# [WHAT TO WORK ON]
The requested output is every line from the one with "X279964961Y-205974315D01*" through the last line below, printed exactly.

# [DATA]
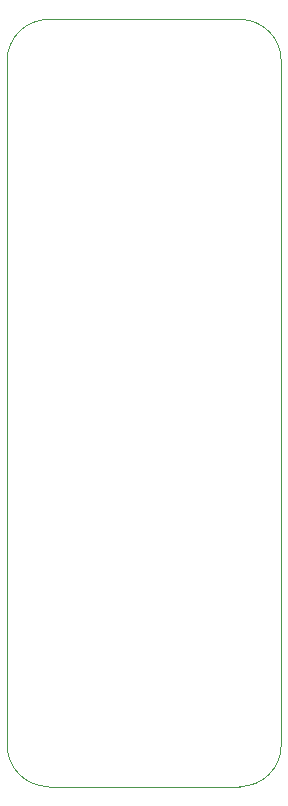
<source format=gbr>
%TF.GenerationSoftware,KiCad,Pcbnew,(5.1.6)-1*%
%TF.CreationDate,2020-06-28T00:18:02-05:00*%
%TF.ProjectId,rpi_adapter,7270695f-6164-4617-9074-65722e6b6963,rev?*%
%TF.SameCoordinates,Original*%
%TF.FileFunction,Profile,NP*%
%FSLAX46Y46*%
G04 Gerber Fmt 4.6, Leading zero omitted, Abs format (unit mm)*
G04 Created by KiCad (PCBNEW (5.1.6)-1) date 2020-06-28 00:18:02*
%MOMM*%
%LPD*%
G01*
G04 APERTURE LIST*
%TA.AperFunction,Profile*%
%ADD10C,0.050000*%
%TD*%
G04 APERTURE END LIST*
D10*
X116550000Y-124400000D02*
X116550000Y-66450000D01*
X116550000Y-124400000D02*
G75*
G02*
X113050000Y-127900000I-3500000J0D01*
G01*
X113050000Y-62950000D02*
G75*
G02*
X116550000Y-66450000I0J-3500000D01*
G01*
X93350000Y-66450000D02*
X93350000Y-124400000D01*
X96850000Y-127900000D02*
X113050000Y-127900000D01*
X113050000Y-62950000D02*
X96850000Y-62950000D01*
X93350000Y-66450000D02*
G75*
G02*
X96850000Y-62950000I3500000J0D01*
G01*
X96850000Y-127900000D02*
G75*
G02*
X93350000Y-124400000I0J3500000D01*
G01*
M02*

</source>
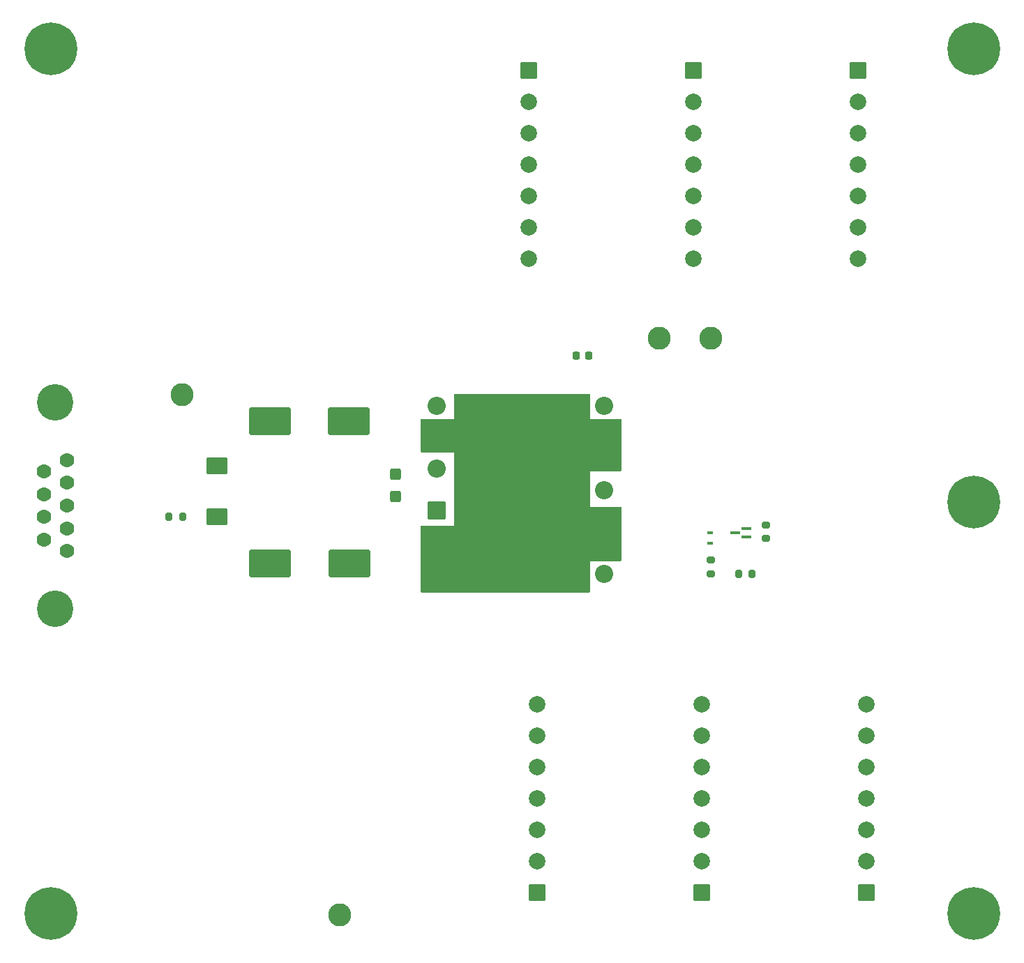
<source format=gbr>
%TF.GenerationSoftware,KiCad,Pcbnew,8.0.6*%
%TF.CreationDate,2025-03-03T14:35:36-05:00*%
%TF.ProjectId,SiPM_Bias_BRD_Telem_PWR,5369504d-5f42-4696-9173-5f4252445f54,rev?*%
%TF.SameCoordinates,Original*%
%TF.FileFunction,Soldermask,Top*%
%TF.FilePolarity,Negative*%
%FSLAX46Y46*%
G04 Gerber Fmt 4.6, Leading zero omitted, Abs format (unit mm)*
G04 Created by KiCad (PCBNEW 8.0.6) date 2025-03-03 14:35:36*
%MOMM*%
%LPD*%
G01*
G04 APERTURE LIST*
G04 Aperture macros list*
%AMRoundRect*
0 Rectangle with rounded corners*
0 $1 Rounding radius*
0 $2 $3 $4 $5 $6 $7 $8 $9 X,Y pos of 4 corners*
0 Add a 4 corners polygon primitive as box body*
4,1,4,$2,$3,$4,$5,$6,$7,$8,$9,$2,$3,0*
0 Add four circle primitives for the rounded corners*
1,1,$1+$1,$2,$3*
1,1,$1+$1,$4,$5*
1,1,$1+$1,$6,$7*
1,1,$1+$1,$8,$9*
0 Add four rect primitives between the rounded corners*
20,1,$1+$1,$2,$3,$4,$5,0*
20,1,$1+$1,$4,$5,$6,$7,0*
20,1,$1+$1,$6,$7,$8,$9,0*
20,1,$1+$1,$8,$9,$2,$3,0*%
G04 Aperture macros list end*
%ADD10RoundRect,0.250000X1.025000X-0.787500X1.025000X0.787500X-1.025000X0.787500X-1.025000X-0.787500X0*%
%ADD11C,6.400000*%
%ADD12RoundRect,0.250000X0.425000X-0.450000X0.425000X0.450000X-0.425000X0.450000X-0.425000X-0.450000X0*%
%ADD13RoundRect,0.102000X0.900000X-0.900000X0.900000X0.900000X-0.900000X0.900000X-0.900000X-0.900000X0*%
%ADD14C,2.004000*%
%ADD15RoundRect,0.200000X-0.275000X0.200000X-0.275000X-0.200000X0.275000X-0.200000X0.275000X0.200000X0*%
%ADD16RoundRect,0.102000X-0.900000X0.900000X-0.900000X-0.900000X0.900000X-0.900000X0.900000X0.900000X0*%
%ADD17RoundRect,0.225000X0.225000X0.250000X-0.225000X0.250000X-0.225000X-0.250000X0.225000X-0.250000X0*%
%ADD18C,2.800000*%
%ADD19C,1.764000*%
%ADD20C,4.420000*%
%ADD21RoundRect,0.170000X2.330000X-1.530000X2.330000X1.530000X-2.330000X1.530000X-2.330000X-1.530000X0*%
%ADD22RoundRect,0.200000X-0.200000X-0.275000X0.200000X-0.275000X0.200000X0.275000X-0.200000X0.275000X0*%
%ADD23R,0.711200X0.444500*%
%ADD24RoundRect,0.102000X1.000000X-1.000000X1.000000X1.000000X-1.000000X1.000000X-1.000000X-1.000000X0*%
%ADD25C,2.204000*%
%ADD26R,1.161200X0.350800*%
G04 APERTURE END LIST*
D10*
%TO.C,C1*%
X255170000Y-196802500D03*
X255170000Y-190577500D03*
%TD*%
D11*
%TO.C,H6*%
X235000000Y-140000000D03*
%TD*%
D12*
%TO.C,C2*%
X276860221Y-194340657D03*
X276860221Y-191640657D03*
%TD*%
D13*
%TO.C,J5*%
X294000000Y-242400000D03*
D14*
X294000000Y-238590000D03*
X294000000Y-234780000D03*
X294000000Y-230970000D03*
X294000000Y-227160000D03*
X294000000Y-223350000D03*
X294000000Y-219540000D03*
%TD*%
D11*
%TO.C,H5*%
X347000000Y-195000000D03*
%TD*%
D15*
%TO.C,R4*%
X315076825Y-202083175D03*
X315076825Y-203733175D03*
%TD*%
D13*
%TO.C,J6*%
X314000000Y-242400000D03*
D14*
X314000000Y-238590000D03*
X314000000Y-234780000D03*
X314000000Y-230970000D03*
X314000000Y-227160000D03*
X314000000Y-223350000D03*
X314000000Y-219540000D03*
%TD*%
D16*
%TO.C,J2*%
X293000000Y-142600000D03*
D14*
X293000000Y-146410000D03*
X293000000Y-150220000D03*
X293000000Y-154030000D03*
X293000000Y-157840000D03*
X293000000Y-161650000D03*
X293000000Y-165460000D03*
%TD*%
D17*
%TO.C,C7*%
X300325221Y-177203157D03*
X298775221Y-177203157D03*
%TD*%
D18*
%TO.C,P5V_{RTN}*%
X315150000Y-175140000D03*
%TD*%
D19*
%TO.C,J1*%
X236980000Y-189900000D03*
X236980000Y-192670000D03*
X236980000Y-195440000D03*
X236980000Y-198210000D03*
X236980000Y-200980000D03*
X234140000Y-191285000D03*
X234140000Y-194055000D03*
X234140000Y-196825000D03*
X234140000Y-199595000D03*
D20*
X235560000Y-182940000D03*
X235560000Y-207940000D03*
%TD*%
D11*
%TO.C,H2*%
X347000000Y-245000000D03*
%TD*%
D13*
%TO.C,J7*%
X334000000Y-242400000D03*
D14*
X334000000Y-238590000D03*
X334000000Y-234780000D03*
X334000000Y-230970000D03*
X334000000Y-227160000D03*
X334000000Y-223350000D03*
X334000000Y-219540000D03*
%TD*%
D11*
%TO.C,H1*%
X235000000Y-245000000D03*
%TD*%
D21*
%TO.C,L2*%
X261570000Y-185191000D03*
X271170000Y-185191000D03*
%TD*%
D16*
%TO.C,J4*%
X333000000Y-142600000D03*
D14*
X333000000Y-146410000D03*
X333000000Y-150220000D03*
X333000000Y-154030000D03*
X333000000Y-157840000D03*
X333000000Y-161650000D03*
X333000000Y-165460000D03*
%TD*%
D22*
%TO.C,R2*%
X318471825Y-203738175D03*
X320121825Y-203738175D03*
%TD*%
D18*
%TO.C,P12V_{RTN}*%
X250930000Y-181990000D03*
%TD*%
D23*
%TO.C,LED1*%
X315066825Y-198769525D03*
X315066825Y-200026825D03*
%TD*%
D18*
%TO.C,P5V*%
X308860000Y-175160000D03*
%TD*%
D24*
%TO.C,U1*%
X281837721Y-196043157D03*
D25*
X281837721Y-190943157D03*
X302137721Y-203743157D03*
X302137721Y-193543157D03*
X302137721Y-183343157D03*
X281837721Y-183343157D03*
%TD*%
D26*
%TO.C,M1*%
X319451825Y-199258174D03*
X319451825Y-198258176D03*
X318101825Y-198758175D03*
%TD*%
D22*
%TO.C,F1*%
X249335221Y-196793157D03*
X250985221Y-196793157D03*
%TD*%
D16*
%TO.C,J3*%
X313000000Y-142600000D03*
D14*
X313000000Y-146410000D03*
X313000000Y-150220000D03*
X313000000Y-154030000D03*
X313000000Y-157840000D03*
X313000000Y-161650000D03*
X313000000Y-165460000D03*
%TD*%
D21*
%TO.C,L1*%
X261630000Y-202461000D03*
X271230000Y-202461000D03*
%TD*%
D18*
%TO.C,Chassis*%
X270030000Y-245110000D03*
%TD*%
D11*
%TO.C,H3*%
X347000000Y-140000000D03*
%TD*%
D15*
%TO.C,R3*%
X321796825Y-197773175D03*
X321796825Y-199423175D03*
%TD*%
G36*
X300425039Y-181883685D02*
G01*
X300470794Y-181936489D01*
X300482000Y-181988000D01*
X300482000Y-184912000D01*
X304168000Y-184912000D01*
X304235039Y-184931685D01*
X304280794Y-184984489D01*
X304292000Y-185036000D01*
X304292000Y-191138000D01*
X304272315Y-191205039D01*
X304219511Y-191250794D01*
X304168000Y-191262000D01*
X300482000Y-191262000D01*
X300482000Y-195580000D01*
X304168000Y-195580000D01*
X304235039Y-195599685D01*
X304280794Y-195652489D01*
X304292000Y-195704000D01*
X304292000Y-202060000D01*
X304272315Y-202127039D01*
X304219511Y-202172794D01*
X304168000Y-202184000D01*
X300482000Y-202184000D01*
X300482000Y-205870000D01*
X300462315Y-205937039D01*
X300409511Y-205982794D01*
X300358000Y-205994000D01*
X280032000Y-205994000D01*
X279964961Y-205974315D01*
X279919206Y-205921511D01*
X279908000Y-205870000D01*
X279908000Y-197990000D01*
X279927685Y-197922961D01*
X279980489Y-197877206D01*
X280032000Y-197866000D01*
X283972000Y-197866000D01*
X283972000Y-188976000D01*
X280032000Y-188976000D01*
X279964961Y-188956315D01*
X279919206Y-188903511D01*
X279908000Y-188852000D01*
X279908000Y-185036000D01*
X279927685Y-184968961D01*
X279980489Y-184923206D01*
X280032000Y-184912000D01*
X283972000Y-184912000D01*
X283972000Y-181988000D01*
X283991685Y-181920961D01*
X284044489Y-181875206D01*
X284096000Y-181864000D01*
X300358000Y-181864000D01*
X300425039Y-181883685D01*
G37*
M02*

</source>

# [OUTPUT FOR THIS EXERCISE]
X279964961Y-205974315D01*
X279919206Y-205921511D01*
X279908000Y-205870000D01*
X279908000Y-197990000D01*
X279927685Y-197922961D01*
X279980489Y-197877206D01*
X280032000Y-197866000D01*
X283972000Y-197866000D01*
X283972000Y-188976000D01*
X280032000Y-188976000D01*
X279964961Y-188956315D01*
X279919206Y-188903511D01*
X279908000Y-188852000D01*
X279908000Y-185036000D01*
X279927685Y-184968961D01*
X279980489Y-184923206D01*
X280032000Y-184912000D01*
X283972000Y-184912000D01*
X283972000Y-181988000D01*
X283991685Y-181920961D01*
X284044489Y-181875206D01*
X284096000Y-181864000D01*
X300358000Y-181864000D01*
X300425039Y-181883685D01*
G37*
M02*

</source>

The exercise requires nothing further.